*WAS ZU TUN IST*
**a.** Welche Organisation hat laut dem Text zum Lesen die 20-20-20-Regel verbreitet?
**b.** Bearbeite eine Stelle im Text zum Lesen: Fang bei den Worten „Sie ist der“ an und hör nach „einfachste Erinnerung daran.“ auf. Setz dabei „Augenmuskel“ anstelle von „Ziliarmuskel“ ein.

*TEXT ZUM LESEN*
»»

Zwanzig Minuten sind das Intervall, das überall auftaucht: Starten drücken, der voreingestellte Timer läuft 1.200 Sekunden und meldet sich mit Ton und sichtbarem Signal. Es ist der empfohlene Abstand zwischen Bildschirmpausen, die Obergrenze für einen Power-Nap und die Backzeit eines normalen Blechs, alles in einer Dauer.
Was ist die 20-20-20-Regel?
Sie ist der Standardrat gegen müde Augen am Bildschirm, verbreitet von der American Academy of Ophthalmology: alle 20 Minuten für 20 Sekunden auf etwas in etwa 20 Fuss Entfernung schauen, also rund sechs Meter. Es geht um die Entfernung, nicht um die Pause – Nahsehen hält den Ziliarmuskel angespannt, der Blick in die Ferne entspannt ihn. Ein Zwanzig-Minuten-Timer ist die einfachste Erinnerung daran.
Was dauert in der Küche zwanzig Minuten?

««

*INHALT DER ZEILEN*
»»

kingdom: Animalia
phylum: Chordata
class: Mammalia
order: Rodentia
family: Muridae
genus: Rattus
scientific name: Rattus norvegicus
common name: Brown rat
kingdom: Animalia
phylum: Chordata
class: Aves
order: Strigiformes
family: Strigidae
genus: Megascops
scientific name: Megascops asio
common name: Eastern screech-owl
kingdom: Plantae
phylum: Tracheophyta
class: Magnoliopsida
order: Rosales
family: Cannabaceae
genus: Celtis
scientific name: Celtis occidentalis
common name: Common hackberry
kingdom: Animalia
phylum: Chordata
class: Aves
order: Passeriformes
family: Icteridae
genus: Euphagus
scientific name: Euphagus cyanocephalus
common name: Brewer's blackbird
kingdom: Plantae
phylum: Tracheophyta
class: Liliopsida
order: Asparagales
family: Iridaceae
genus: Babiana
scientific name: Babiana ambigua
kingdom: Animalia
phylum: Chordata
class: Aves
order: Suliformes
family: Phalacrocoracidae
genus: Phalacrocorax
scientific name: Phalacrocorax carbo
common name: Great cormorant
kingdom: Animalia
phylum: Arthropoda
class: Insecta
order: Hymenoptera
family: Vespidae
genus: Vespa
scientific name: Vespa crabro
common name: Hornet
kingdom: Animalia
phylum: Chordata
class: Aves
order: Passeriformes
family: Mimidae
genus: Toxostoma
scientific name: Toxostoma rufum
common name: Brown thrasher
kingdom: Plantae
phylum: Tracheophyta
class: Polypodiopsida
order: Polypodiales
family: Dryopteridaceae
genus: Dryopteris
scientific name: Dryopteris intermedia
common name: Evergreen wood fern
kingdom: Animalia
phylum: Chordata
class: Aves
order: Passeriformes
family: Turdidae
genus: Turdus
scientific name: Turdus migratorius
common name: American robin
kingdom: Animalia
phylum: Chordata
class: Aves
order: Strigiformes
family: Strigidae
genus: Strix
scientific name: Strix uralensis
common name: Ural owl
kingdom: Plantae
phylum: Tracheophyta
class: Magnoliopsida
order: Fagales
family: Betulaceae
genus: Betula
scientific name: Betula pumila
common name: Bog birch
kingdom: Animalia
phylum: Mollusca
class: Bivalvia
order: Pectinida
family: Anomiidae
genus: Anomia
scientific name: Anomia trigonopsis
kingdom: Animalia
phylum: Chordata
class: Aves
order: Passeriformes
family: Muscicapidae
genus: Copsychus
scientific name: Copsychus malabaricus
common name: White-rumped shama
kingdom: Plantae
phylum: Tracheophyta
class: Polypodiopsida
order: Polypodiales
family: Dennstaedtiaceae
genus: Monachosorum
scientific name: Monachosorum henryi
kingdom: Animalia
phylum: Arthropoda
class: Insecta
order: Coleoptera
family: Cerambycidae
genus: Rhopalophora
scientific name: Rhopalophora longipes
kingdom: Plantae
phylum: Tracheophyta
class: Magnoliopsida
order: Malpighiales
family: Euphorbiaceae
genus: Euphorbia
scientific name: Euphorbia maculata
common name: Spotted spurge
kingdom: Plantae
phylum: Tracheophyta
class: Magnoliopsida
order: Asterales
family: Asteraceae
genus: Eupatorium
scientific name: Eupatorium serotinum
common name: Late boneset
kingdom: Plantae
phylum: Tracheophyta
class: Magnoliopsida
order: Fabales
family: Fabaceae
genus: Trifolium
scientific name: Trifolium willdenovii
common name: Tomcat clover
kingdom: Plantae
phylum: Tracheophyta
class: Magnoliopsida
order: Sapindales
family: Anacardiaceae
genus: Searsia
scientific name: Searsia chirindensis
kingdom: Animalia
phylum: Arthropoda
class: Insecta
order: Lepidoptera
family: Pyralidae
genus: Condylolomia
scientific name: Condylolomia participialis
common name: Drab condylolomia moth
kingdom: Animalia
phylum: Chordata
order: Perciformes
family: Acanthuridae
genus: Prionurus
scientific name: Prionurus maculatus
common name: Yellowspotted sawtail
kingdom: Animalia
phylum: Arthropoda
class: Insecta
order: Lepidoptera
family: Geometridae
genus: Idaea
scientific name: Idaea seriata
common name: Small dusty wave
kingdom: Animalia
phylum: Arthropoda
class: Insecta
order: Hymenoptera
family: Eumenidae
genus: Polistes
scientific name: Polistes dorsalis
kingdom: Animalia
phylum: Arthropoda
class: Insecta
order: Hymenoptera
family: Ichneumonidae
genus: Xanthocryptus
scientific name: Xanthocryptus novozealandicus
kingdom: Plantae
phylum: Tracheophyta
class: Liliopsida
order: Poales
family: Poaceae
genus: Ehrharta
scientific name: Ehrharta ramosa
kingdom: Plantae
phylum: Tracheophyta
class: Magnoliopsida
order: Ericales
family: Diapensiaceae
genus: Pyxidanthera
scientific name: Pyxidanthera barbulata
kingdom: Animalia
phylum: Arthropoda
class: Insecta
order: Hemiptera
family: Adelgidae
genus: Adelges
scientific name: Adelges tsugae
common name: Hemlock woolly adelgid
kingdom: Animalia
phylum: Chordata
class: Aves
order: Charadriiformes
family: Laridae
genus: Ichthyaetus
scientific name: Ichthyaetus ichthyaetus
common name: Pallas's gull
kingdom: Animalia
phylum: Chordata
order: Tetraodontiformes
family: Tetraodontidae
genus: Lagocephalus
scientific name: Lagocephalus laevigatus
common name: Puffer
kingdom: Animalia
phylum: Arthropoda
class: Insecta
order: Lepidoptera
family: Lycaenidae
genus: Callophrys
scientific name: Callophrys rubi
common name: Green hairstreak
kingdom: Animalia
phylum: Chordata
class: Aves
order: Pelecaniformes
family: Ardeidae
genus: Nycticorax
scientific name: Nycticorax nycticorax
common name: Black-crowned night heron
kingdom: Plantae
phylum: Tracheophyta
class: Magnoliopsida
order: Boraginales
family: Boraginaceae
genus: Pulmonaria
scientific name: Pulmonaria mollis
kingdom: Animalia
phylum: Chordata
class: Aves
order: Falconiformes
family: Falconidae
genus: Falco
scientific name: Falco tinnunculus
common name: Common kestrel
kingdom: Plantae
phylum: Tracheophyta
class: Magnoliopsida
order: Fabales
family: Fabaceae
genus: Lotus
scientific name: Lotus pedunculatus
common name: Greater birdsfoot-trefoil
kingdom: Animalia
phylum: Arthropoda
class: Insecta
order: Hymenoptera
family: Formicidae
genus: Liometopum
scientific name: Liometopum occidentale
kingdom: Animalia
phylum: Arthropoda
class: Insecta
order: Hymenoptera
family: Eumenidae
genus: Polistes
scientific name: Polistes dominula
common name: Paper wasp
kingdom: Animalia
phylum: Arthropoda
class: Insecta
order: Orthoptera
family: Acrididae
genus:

««

*ANTWORTEN*
**a.** Die American Academy of Ophthalmology.

**b.**
Sie ist der Standardrat gegen müde Augen am Bildschirm, verbreitet von der American Academy of Ophthalmology: alle 20 Minuten für 20 Sekunden auf etwas in etwa 20 Fuss Entfernung schauen, also rund sechs Meter. Es geht um die Entfernung, nicht um die Pause – Nahsehen hält den Augenmuskel angespannt, der Blick in die Ferne entspannt ihn. Ein Zwanzig-Minuten-Timer ist die einfachste Erinnerung daran.